Honestly, I rarely find Jesus’ cry of dereliction on the cross to be helpful. On a deep level, it feels like Jesus was the one who hurt me—it was loving and trying to be close to Him that got me abused in the first place. So even though I’d like it to be comforting that Jesus shared in the suffering of feeling abandoned by God, it just… isn’t. And Psalm 22, which is what Jesus was praying/citing, ends on a hopeful note, praising and trusting in God, which rarely resonates with me. I tend to turn instead to Job, who maintains faith despite the extent and incomprehensibility of his suffering, and also to Psalm 88, the only psalm not to include or end on a note of praise or hope: “You have put me in the depths of the pit … Why, LORD, do you reject me and hide your face from me? ... My one companion is darkness.”
Where was God? God was in my powerlessness, in the powerlessness of the cross. I did not want to accept the cross, as I hated feeling like a victim. What happened had hurt me. I had to learn compassion for myself and say "I was abused but it doesn't determine who I am" and touch the pain with love. I now see the cross is not a sign of weakness, it is a way to face the reality of life with courage, hold onto my own integrity as a person and affirm what I value, including truthfulness in relationships.
One of the things I resent most about my experience of abuse as a child and the indifference and indignity from my diocese today is that it has impacted a deep connection I had with God. I’ve asked God often to help me, because I no longer feel like I belong in the Church. I can’t be a Eucharistic minister to the home bound or teach religious education. I don’t feel welcome by most clergy. I ask God what have I done that has caused me to be treated like this. I can’t feel God anymore, except occasionally. I know He’s there. But is He there for me?
“He was despised and rejected by men, a man of sorrows and acquainted with grief; and as one from whom men hide their faces, he was despised, and we esteemed him not. Surely he has borne our griefs and carried our sorrows.” ~ Isaiah 53:3-4
I was on a retreat recently, and one of the reflections was on meekness, an often under-appreciated virtue. One of the points made was the evangelical power that it has. Jesus suffered immensely in His Agony and Passion, even though He had done nothing to merit an ounce of it. That led me to reflect on the suffering of innocent people, and where Christ can be found in it. If we believe Jesus to be everything He is, then He is sharing in every one of our sufferings, and twofold when we are hurt or abused by others- once for us, and once for the abusers. And His response is radical meekness- suffering and dying for our sins and the sins of those who hurt us, no matter how grave.

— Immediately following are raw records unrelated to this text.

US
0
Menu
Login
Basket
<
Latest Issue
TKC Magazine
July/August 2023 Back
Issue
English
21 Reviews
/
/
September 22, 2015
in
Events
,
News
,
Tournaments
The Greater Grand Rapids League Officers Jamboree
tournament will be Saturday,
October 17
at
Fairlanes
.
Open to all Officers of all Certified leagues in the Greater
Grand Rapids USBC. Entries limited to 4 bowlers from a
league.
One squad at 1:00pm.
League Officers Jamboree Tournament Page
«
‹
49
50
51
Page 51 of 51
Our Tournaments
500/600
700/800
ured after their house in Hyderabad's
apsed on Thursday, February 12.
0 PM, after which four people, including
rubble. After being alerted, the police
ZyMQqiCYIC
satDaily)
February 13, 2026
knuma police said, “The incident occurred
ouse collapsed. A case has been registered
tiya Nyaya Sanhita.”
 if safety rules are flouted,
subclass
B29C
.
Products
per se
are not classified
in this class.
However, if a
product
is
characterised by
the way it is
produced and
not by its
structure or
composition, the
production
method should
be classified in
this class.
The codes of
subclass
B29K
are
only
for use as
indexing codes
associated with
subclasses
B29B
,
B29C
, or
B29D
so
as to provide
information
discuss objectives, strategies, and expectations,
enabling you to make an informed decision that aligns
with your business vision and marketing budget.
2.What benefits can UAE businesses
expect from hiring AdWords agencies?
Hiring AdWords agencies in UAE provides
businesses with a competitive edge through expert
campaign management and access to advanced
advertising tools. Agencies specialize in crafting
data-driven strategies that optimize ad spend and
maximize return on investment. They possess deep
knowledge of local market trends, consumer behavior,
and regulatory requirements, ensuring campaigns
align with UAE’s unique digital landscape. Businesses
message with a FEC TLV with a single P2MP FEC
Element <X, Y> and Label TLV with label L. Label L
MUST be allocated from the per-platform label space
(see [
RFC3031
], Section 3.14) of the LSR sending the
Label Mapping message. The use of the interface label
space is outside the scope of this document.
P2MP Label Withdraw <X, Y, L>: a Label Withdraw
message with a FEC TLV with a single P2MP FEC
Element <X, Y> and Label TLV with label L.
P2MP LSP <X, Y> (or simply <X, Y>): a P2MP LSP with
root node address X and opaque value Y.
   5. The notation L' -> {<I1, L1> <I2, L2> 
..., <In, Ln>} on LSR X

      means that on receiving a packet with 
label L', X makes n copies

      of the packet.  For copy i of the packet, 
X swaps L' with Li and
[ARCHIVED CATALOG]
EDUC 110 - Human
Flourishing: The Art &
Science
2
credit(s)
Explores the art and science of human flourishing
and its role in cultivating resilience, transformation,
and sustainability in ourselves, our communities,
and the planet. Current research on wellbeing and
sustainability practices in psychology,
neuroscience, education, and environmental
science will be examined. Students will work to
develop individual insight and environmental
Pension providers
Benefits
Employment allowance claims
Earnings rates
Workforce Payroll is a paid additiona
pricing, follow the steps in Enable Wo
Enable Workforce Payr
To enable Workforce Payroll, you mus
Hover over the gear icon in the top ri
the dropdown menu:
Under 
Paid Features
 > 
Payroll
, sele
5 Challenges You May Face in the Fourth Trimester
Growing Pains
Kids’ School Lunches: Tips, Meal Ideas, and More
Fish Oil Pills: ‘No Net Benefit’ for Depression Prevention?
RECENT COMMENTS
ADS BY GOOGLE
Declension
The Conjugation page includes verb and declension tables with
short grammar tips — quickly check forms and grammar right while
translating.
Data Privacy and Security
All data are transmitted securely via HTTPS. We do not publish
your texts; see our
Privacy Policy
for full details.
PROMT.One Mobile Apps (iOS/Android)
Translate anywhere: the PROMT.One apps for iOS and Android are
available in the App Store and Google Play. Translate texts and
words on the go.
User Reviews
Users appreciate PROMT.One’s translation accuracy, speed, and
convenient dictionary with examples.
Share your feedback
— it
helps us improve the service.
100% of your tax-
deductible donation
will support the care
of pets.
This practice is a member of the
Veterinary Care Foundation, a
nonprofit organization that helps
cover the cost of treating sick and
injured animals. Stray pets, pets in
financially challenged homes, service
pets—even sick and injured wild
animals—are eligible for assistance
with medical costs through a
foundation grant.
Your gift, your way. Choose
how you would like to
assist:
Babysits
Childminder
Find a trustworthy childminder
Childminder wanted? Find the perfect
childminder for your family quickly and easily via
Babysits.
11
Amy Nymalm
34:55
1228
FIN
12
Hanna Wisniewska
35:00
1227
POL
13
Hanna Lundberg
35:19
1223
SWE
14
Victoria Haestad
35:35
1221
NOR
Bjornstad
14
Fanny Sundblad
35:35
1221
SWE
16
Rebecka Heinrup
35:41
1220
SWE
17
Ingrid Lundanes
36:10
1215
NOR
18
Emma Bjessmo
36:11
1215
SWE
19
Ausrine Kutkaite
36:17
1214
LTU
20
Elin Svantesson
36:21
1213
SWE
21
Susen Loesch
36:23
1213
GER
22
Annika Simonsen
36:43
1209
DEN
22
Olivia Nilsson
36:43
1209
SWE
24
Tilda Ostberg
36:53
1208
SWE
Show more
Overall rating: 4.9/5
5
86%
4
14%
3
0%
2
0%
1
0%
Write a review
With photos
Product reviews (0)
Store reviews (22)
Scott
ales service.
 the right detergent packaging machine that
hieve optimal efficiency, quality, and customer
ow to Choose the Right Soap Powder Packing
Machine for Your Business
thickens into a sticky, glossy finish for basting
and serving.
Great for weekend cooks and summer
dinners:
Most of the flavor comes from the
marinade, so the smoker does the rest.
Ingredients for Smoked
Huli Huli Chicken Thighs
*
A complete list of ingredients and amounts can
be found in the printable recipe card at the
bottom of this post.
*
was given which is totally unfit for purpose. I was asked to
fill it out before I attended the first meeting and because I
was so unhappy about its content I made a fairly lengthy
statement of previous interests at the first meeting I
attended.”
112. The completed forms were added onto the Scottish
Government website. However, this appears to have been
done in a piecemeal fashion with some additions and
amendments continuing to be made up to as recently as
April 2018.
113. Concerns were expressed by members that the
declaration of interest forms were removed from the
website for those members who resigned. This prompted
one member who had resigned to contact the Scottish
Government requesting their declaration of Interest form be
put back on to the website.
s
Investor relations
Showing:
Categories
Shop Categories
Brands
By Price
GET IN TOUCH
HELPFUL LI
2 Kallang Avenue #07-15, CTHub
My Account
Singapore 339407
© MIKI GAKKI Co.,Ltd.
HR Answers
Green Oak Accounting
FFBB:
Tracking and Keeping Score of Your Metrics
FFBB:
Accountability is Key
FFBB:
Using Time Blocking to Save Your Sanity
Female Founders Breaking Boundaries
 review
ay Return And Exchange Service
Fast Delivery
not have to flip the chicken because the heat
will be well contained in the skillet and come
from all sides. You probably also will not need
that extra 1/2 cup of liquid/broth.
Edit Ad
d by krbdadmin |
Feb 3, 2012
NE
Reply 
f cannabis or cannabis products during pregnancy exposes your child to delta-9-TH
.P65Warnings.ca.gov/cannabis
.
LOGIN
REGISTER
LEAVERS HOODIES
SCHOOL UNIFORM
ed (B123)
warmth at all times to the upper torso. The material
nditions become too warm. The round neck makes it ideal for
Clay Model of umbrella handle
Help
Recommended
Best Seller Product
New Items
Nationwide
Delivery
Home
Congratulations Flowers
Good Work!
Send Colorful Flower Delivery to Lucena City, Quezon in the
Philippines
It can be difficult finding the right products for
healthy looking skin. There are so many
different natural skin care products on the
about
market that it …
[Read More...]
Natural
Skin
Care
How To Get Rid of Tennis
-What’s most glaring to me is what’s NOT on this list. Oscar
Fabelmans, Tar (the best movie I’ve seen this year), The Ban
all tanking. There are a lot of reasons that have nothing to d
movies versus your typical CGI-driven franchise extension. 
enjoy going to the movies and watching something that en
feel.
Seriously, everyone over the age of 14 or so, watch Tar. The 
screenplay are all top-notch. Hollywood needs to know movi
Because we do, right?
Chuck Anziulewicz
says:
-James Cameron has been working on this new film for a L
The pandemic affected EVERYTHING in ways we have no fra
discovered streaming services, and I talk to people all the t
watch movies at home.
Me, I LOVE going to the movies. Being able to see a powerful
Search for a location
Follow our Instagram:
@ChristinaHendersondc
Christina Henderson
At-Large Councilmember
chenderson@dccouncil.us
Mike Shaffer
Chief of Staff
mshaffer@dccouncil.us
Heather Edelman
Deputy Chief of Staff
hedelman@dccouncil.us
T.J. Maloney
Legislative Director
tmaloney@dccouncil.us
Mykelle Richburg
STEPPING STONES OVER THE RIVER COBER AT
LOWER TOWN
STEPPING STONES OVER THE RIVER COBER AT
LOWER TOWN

His Agony in the Garden is particularly interesting as it’s not a single event in time- He experiences the weight of all human sin through the end of time, all at once. So the suffering we experience now and that we will experience for the rest of our lives was experienced by Christ already. Which is why many people say He suffered more in the Agony than when He was scourged or crucified. While there are many sufferings in our world that we can’t explain or find meaning for, one thing we can be sure of is that Christ experiences it too, whether He feels near or far.
I am grateful for every one of these insights shared here, and I truly respect the diversity of feeling shown. It's a different journey for each. It's a different journey for me. I so much appreciated, though, having pointed out to me that Psalm 88 is unique in it's NOT attempting to turn tragedy into hope--I'm not there, for sure. Yesterday morning I turned to Morning Prayer, and saw Psalm 88. Jesus dead in the tomb. It's a real "comfort" actually to feel something more fitting in the liturgy for a change.